Introduction Measurement of faecal calprotectin (FC) may identify those harbouring inflammatory bowel disease (IBD). Use of the test is supported by NICE guidance (DG11) but evidence of its performance, in “real-life”, in patients presenting to primary care, is limited.
Aim To assess the yield of IBD from FC testing in primary care.
Method FC testing (Immunodiagnostics Phical Calprotectin ELISA) was made available to clinicians in October 2013. The results of all FC assays from 1.10.13 to 28.2.14 were reviewed retrospectively with results of GI investigations.
Results Of FC measurements undertaken in 526 patients, 26 could not be identified on the local patient administration system, 57 were initiated in secondary care, 23 had known IBD and outcomes were not available for 22 patients with a raised FC (median 90 μg/g); range 54–995). These were excluded.
398 patients had FC requested in primary care (158 male; median age 42; range 6–91). FC was “positive” (>50 μg/g) in 132/398 (33.2%; median age 44 (range 6–91); median FC 128.5 μg/g (51–1770).
122/132 with positive FC underwent further investigation; 94 (77%) had lower GI endoscopy: IBD (7), colorectal cancer (2), adenoma (8), nil significant (77). 87/94 had lower GI endoscopy for a false positive FC (no IBD). 49/266 FC-negative patients also underwent lower GI endoscopy (median age 47; range 19–76) finding IBD (2), diverticulitis (1), adenomas (2), nil significant (43). 3/266 FC negative patients had IBD.

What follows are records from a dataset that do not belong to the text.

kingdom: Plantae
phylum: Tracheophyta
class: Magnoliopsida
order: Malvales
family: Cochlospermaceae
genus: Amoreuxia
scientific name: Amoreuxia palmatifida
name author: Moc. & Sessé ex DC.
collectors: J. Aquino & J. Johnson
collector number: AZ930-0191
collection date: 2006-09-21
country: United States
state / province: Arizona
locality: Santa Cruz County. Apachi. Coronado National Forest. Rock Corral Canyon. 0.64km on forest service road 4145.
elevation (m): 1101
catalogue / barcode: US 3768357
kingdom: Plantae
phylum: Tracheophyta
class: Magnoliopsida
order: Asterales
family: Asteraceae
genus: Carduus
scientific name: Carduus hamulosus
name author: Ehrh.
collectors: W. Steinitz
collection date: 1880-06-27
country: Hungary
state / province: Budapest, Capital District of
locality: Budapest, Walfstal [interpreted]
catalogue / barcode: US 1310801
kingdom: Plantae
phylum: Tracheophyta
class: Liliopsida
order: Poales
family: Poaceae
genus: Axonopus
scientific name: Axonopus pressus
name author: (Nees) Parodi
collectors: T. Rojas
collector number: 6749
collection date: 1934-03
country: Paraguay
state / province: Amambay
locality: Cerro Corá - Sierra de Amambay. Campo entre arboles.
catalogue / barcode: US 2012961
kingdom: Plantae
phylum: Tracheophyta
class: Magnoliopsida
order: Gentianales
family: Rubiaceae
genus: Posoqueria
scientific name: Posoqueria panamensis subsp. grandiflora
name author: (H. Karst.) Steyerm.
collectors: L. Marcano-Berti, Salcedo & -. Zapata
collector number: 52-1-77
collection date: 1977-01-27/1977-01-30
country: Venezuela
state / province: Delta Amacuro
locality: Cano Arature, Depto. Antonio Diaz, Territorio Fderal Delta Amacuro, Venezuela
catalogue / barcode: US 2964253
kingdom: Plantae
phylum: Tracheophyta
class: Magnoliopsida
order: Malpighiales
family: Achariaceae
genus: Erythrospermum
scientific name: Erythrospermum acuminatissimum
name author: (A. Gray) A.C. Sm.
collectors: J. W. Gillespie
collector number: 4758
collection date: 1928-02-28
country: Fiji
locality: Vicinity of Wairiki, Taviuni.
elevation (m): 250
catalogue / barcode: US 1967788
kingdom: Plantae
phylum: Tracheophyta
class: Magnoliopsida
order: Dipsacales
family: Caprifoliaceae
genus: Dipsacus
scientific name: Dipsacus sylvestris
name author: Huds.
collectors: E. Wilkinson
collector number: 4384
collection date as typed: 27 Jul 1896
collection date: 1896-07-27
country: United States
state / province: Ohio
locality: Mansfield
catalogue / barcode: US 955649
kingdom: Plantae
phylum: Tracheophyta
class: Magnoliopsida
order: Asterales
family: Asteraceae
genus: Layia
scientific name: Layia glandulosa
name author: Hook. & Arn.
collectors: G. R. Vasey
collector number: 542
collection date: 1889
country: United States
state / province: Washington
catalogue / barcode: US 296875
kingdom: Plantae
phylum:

IBD was diagnosed in 11/398 (2.3%; 4 ulcerative colitis (UC), 3 Crohn’s disease (CD), 2 collagenous colitis, 2 lymphocytic colitis (Table 1)). 8/11 were FC positive (range 67–1170); 3 were FC negative. At a 50 μg/g threshold, sensitivity for detecting IBD was 72.7%, specificity 68%, positive predictive value (PPV) 6.1%, negative predictive value 98.9%.
Conclusion FC testing in primary care has lower sensitivity and specificity than in secondary care and poor PPV for detecting IBD. False positive FC is associated with more lower GI investigation than previously estimated. This experience differs from data used to inform NICE DG11. Strategies to target use to those with higher pre-test probability of IBD are needed.
Disclosure of interest S. Conroy: None Declared, M. Hale: None Declared, S. Cross: None Declared, K. Swallow: None Declared, R. Sidhu: None Declared, R. Sargur: None Declared, A. Lobo Consultant for: Takeda UK and Vifor Pharma.